Dataset entries
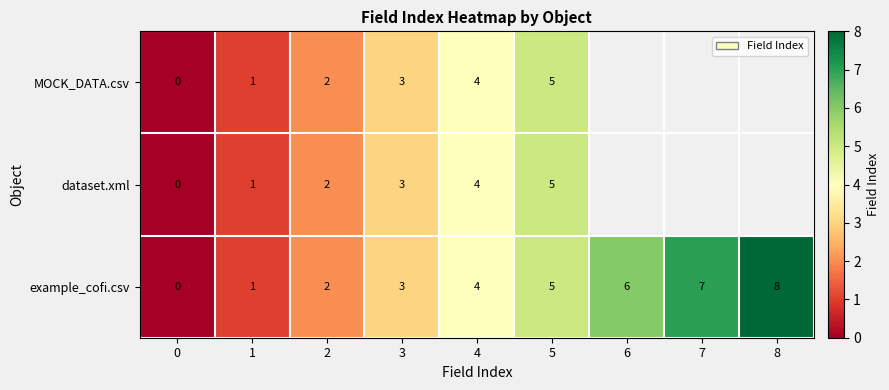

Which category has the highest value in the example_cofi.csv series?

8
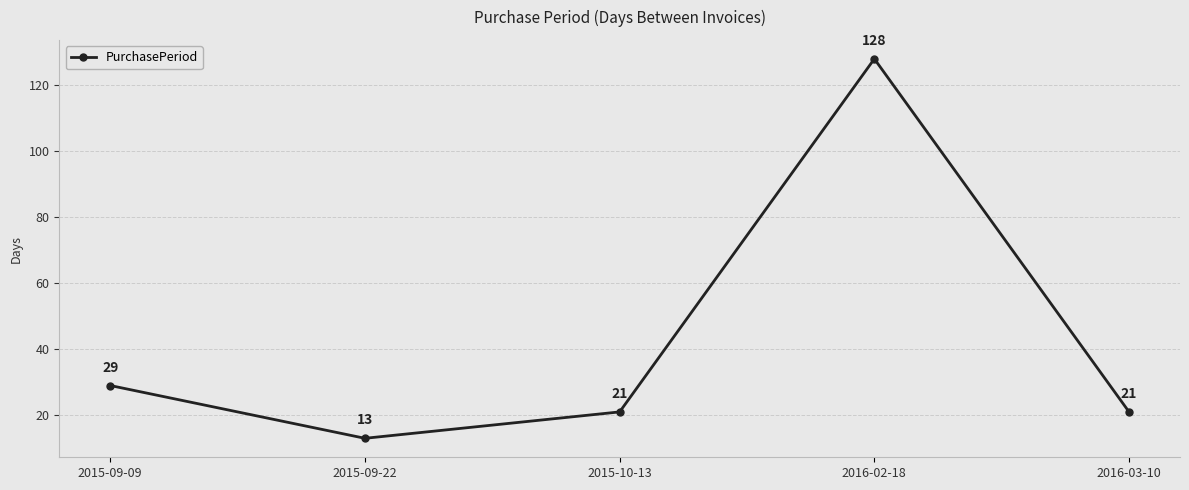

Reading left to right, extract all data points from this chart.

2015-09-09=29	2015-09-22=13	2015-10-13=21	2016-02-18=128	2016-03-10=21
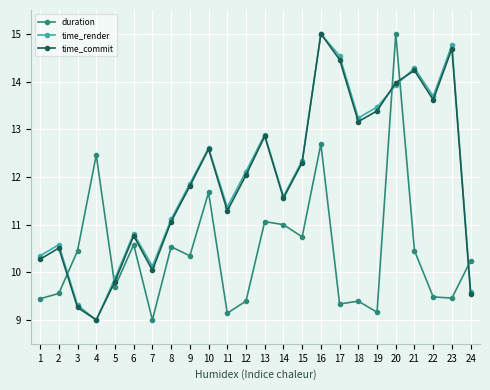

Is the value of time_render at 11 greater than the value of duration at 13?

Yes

> [Exercise details]
Convert the records above into a numbered list with one line per item, skipping blank lines. Leave out the picture lines.

> [Exercise answer]
1. Which category has the highest value in the example_cofi.csv series?
2. 8
3. Reading left to right, extract all data points from this chart.
4. 2015-09-09=29	2015-09-22=13	2015-10-13=21	2016-02-18=128	2016-03-10=21
5. Is the value of time_render at 11 greater than the value of duration at 13?
6. Yes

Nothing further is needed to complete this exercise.